Designing cities for our work future
The changing nature of work will have a large impact on where we spend our time in the cities of the future.
Researchers from CSIRO’s Data61 team have undertaken research into trends that will impact employment markets over the coming 20 years, as well as the set of skills and mindsets needed for the future.
Their recent report Tomorrow’s Digitally Enabled Workforce: Megatrends and Scenarios for jobs and employment in Australia over the next twenty years examines the changing nature of work in Australia due to technological, economic, social, environmental and geopolitical trends.
“With increasing knowledge of emerging trends, comes new opportunities to design our cities to accommodate the changing face of our workforce and to harmonise with the evolving nature of work itself,” said Andrew Reeson, an economist with CSIRO Data 61.
“Designing cities to account for growing employment opportunities in service industries such as healthcare and professional services, is one case in point.

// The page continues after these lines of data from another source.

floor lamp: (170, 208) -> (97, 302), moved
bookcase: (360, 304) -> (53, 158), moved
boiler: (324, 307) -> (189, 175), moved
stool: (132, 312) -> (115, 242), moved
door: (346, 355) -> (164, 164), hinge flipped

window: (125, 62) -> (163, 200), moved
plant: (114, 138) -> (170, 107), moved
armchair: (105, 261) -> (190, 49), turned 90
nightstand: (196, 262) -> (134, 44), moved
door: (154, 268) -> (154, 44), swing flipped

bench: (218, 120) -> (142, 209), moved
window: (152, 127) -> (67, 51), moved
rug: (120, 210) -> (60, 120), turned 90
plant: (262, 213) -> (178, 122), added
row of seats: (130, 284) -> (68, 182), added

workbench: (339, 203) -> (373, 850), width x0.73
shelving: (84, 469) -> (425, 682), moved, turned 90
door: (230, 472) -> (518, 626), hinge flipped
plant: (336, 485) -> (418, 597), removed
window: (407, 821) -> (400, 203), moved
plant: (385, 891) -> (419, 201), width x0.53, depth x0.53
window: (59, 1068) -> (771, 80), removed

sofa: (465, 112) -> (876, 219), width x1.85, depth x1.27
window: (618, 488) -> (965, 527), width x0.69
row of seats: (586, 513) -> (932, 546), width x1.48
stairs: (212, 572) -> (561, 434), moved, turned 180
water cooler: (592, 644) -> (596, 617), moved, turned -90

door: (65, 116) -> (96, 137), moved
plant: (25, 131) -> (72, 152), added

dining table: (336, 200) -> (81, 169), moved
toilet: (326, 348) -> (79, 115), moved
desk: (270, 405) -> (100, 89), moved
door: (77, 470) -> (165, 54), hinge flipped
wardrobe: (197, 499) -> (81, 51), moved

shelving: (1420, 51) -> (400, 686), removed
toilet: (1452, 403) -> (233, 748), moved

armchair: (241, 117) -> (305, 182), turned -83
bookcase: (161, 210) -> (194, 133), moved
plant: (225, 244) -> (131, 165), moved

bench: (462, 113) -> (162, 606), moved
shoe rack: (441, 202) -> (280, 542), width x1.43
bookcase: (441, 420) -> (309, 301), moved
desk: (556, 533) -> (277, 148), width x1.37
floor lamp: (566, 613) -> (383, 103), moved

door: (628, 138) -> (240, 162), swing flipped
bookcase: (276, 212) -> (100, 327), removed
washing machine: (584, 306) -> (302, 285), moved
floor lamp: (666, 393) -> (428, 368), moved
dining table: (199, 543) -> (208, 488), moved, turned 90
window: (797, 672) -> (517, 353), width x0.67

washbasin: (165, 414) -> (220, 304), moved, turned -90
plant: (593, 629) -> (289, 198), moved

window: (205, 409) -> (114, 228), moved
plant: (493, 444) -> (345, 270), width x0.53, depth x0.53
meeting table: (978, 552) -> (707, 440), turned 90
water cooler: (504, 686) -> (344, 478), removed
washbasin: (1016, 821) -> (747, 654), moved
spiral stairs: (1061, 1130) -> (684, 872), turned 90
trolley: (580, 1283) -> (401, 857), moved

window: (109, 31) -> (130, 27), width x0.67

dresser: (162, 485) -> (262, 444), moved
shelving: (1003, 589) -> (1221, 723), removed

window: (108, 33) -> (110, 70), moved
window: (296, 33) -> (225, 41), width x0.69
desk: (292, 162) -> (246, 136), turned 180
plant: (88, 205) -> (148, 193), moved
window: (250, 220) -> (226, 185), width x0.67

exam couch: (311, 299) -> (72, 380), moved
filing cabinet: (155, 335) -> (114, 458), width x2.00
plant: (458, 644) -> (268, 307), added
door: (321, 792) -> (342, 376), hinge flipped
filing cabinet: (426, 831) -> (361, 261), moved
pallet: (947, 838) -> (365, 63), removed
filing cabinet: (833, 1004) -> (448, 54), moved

“We are likely to see continued growth in jobs that require creativity, complex judgement, advanced reasoning, social interaction and emotional intelligence rather than those that can more easily be managed through automation or artificial intelligence.”
It is not only the work itself that is changing. Technological advances are also offering us new ways to get to and from work, such as in autonomous vehicles, or online-booked and GPS-tracked share vehicles. These can reduce commute times and the demand for car ownership and double garages.
We can also expect more people to be working from within their local neighbourhoods but providing services globally. CSIRO has been pioneering techniques that let experts use consumer hardware to complete physical tasks over the internet regardless of geography, according to senior research engineer with CSIRO Data61, Matt Adcock.
“Smartphones and tablets are gaining 3D sensing capabilities and that means a 3D video can be streamed to someone who is trying to help you,” said Mr Adcock.
“The remote expert can draw onto 3D video and the local user can see those drawings overlayed onto the physical world using augmented reality.”
Another example could be for roadside assistance.
“Instead of waiting hours for roadside assistance to reach you, someone at any location connected by phone could help you triage and troubleshoot the problem in 3D,” said Mr Adcock. “You could get back on the road much sooner.”
The hypothetical scenarios are endless with the open-ended opportunities of advancing technology. For example, a community hub at Ginninderra could be home to a classroom where students are being taught a physical task (craft, art, DIY handiwork, cooking, etc.) by an expert ‘beaming in’ from another country using data projection and remote guidance technology like that being developed at the CSIRO.
At Ginninderra there could be the opportunity to create ‘smart working hubs’ within walking distance of homes, resulting in less traffic and environmental burden, and provide access to a broader range of skills and expertise.